Sharp Shares Rise After Report on Intel Stake Sale: Tokyo Mover

Sharp Shares Rise After Report on Intel Stake Sale
Sharp, Japan’s largest maker of liquid-crystal displays, rose the most in more than two months in Tokyo trading after Kyodo News said the company is in final talks to sell a stake to Intel Corp. Photographer: Tomohiro Ohsumi/Bloomberg

Sharp Corp., Japan’s largest maker of liquid-crystal displays, rose the most in more than two months in Tokyo trading after Kyodo News said the company is in final talks to sell a stake to Intel Corp.
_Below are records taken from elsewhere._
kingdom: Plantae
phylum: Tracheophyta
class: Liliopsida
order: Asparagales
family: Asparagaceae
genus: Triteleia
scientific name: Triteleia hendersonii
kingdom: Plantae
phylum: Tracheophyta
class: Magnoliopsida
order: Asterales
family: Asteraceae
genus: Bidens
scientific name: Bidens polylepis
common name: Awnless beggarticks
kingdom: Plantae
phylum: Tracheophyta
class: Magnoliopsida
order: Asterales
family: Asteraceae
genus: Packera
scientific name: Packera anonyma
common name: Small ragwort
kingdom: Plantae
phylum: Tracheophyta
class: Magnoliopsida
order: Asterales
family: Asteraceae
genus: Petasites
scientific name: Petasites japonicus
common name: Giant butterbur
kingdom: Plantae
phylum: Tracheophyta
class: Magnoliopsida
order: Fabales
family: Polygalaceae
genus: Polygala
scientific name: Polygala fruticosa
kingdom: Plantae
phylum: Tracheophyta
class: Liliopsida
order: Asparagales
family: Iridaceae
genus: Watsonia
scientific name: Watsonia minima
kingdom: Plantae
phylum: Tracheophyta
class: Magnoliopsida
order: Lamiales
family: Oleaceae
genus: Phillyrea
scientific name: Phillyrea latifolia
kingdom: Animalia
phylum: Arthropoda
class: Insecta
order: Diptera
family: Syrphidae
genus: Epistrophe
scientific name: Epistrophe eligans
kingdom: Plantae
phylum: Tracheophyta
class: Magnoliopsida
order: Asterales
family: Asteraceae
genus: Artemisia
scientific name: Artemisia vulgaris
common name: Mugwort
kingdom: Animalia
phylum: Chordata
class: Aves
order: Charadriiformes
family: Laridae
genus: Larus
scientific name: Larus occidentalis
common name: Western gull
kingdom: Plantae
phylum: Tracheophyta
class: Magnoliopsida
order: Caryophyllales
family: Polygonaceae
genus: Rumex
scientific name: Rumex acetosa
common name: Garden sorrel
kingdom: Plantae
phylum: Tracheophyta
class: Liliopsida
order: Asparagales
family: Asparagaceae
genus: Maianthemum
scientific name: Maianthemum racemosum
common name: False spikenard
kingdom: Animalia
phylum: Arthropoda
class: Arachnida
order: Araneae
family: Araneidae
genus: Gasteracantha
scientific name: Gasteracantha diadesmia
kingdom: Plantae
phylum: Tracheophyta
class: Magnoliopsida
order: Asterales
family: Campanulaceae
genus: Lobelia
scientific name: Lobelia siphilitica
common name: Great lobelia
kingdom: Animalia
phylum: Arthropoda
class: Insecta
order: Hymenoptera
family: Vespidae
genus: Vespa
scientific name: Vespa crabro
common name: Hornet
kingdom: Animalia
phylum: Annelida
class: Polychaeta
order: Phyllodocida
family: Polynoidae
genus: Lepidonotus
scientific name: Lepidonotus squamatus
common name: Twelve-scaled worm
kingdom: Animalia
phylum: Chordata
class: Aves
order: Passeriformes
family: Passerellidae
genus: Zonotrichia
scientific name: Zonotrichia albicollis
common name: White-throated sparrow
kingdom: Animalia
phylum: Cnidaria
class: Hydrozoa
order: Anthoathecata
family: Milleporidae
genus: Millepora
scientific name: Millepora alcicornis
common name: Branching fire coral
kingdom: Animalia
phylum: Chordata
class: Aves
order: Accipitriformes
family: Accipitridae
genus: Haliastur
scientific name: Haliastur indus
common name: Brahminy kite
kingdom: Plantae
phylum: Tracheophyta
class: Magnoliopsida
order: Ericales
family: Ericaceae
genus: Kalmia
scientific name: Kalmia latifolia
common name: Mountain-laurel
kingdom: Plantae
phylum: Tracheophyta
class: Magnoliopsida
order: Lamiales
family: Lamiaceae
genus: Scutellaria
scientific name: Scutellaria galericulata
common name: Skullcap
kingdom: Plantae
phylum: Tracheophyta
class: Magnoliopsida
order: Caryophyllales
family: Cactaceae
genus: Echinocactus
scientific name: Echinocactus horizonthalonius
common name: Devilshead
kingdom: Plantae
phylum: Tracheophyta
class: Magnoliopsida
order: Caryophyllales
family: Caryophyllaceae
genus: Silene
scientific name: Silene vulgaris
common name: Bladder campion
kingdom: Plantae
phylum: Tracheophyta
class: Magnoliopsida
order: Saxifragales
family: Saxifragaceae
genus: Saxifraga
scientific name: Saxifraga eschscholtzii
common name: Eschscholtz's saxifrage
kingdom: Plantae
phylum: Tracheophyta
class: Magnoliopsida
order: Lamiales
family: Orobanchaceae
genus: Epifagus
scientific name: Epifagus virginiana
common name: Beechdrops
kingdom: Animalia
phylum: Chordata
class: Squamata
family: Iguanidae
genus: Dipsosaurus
The shares jumped as much as 11 percent to 168 yen, headed for the biggest gain since Sept. 4, and traded at 163 yen as of 9:56 a.m. It was the largest percentage increase in Japan’s benchmark Nikkei 225 Stock Average, which added 0.1 percent. Sharp is in final talks with Intel to get an investment of 30 billion yen ($377 million) to 40 billion yen, which would make the world’s biggest chipmaker its top shareholder, Kyodo reported late yesterday, without citing anyone.

A capital alliance with a prominent U.S. company may help Sharp’s renegotiation with Foxconn Technology Group over a share sale, Kyodo said. Sharp has been unable to close a proposed deal with Foxconn, after initially agreeing to sell a 9.9 percent stake to the Taipei-based company in March, as the Japanese electronics maker’s shares have plunged 76 percent this year amid widening loss forecasts.

“The report is easing some concerns about Sharp,” said Mitsuo Shimizu, a Tokyo-based analyst at Iwai Cosmo Holdings Inc. “Still, the rally will be short-lived, as the amount of money isn’t enough to solve Sharp’s problems.”

Sharp isn’t the source of information for the report, and nothing has been decided, the Osaka-based company said in a statement today. Chuck Malloy, a spokesman for Santa Clara, California-based Intel, declined to comment.

The Japanese company may also get an investment from Qualcomm Inc., Kyodo said.

Foxconn Deal

Sharp agreed in March to sell a 9.9 percent stake through new shares to Foxconn, the assembler of Apple Inc. iPhones founded by billionaire Terry Gou, for 550 yen apiece, for a total investment of 67 billion yen. An earnings forecast revision by Sharp in August caused its share price to plunge, prompting a renegotiation.

Sharp assumes a deal with Foxconn can be reached, President Takashi Okuda said earlier this month.

The Japanese company revised its earnings forecast again Nov. 1 and now estimates a record 450 billion-yen loss for the fiscal year ending March 31 amid falling demand and prices for LCD panels, a strong yen and competition from Samsung Electronics Co.

Sharp’s equity-capital ratio was 10.3 percent as of Sept. 30, less than a third of what it was a year earlier. Interest-bearing debts swelled to a record 1.2 trillion yen as of Sept. 30, the company said in a Nov. 1 statement.

‘Material Doubt’

Sharp hemorrhaged 103 billion yen in cash from operations in the first half of the year and said Nov. 1 there was “material doubt” about its ability to stay in business.

The 100-year-old electronics maker is promoting a turnaround plan that includes seeking 2,000 voluntary retirements, cutting salaries, selling assets and reducing capital investments, it said Nov. 1. The company is considering several partnerships as talks with Foxconn continue, President Okuda has said.

Sharp sought support from banks to help refinance its commercial papers after its credit rating was cut, and the company secured 360 billion yen in loans in September from Mizuho Financial Group Inc. and Mitsubishi UFJ Financial Group Inc., its two main banks.

Sharp pledged as collateral a total of 741 billion yen in assets as of Sept. 30, up from 19 billion yen six months earlier, according to its quarterly report. Assets under collateral included 259 billion yen of properties, 201 billion yen of inventory and 44 billion yen of machine equipment, according to the report.

In July, Sharp sold a stake in an LCD factory in central Japan to Foxconn founder Terry Gou , who will jointly run the 10th-generation facility, the most advanced in the industry.

Fitch Ratings cited Sharp’s growing liquidity risks in cutting the company’s credit rating Nov. 2 by six levels to B-, a junk rating defined as “highly speculative.”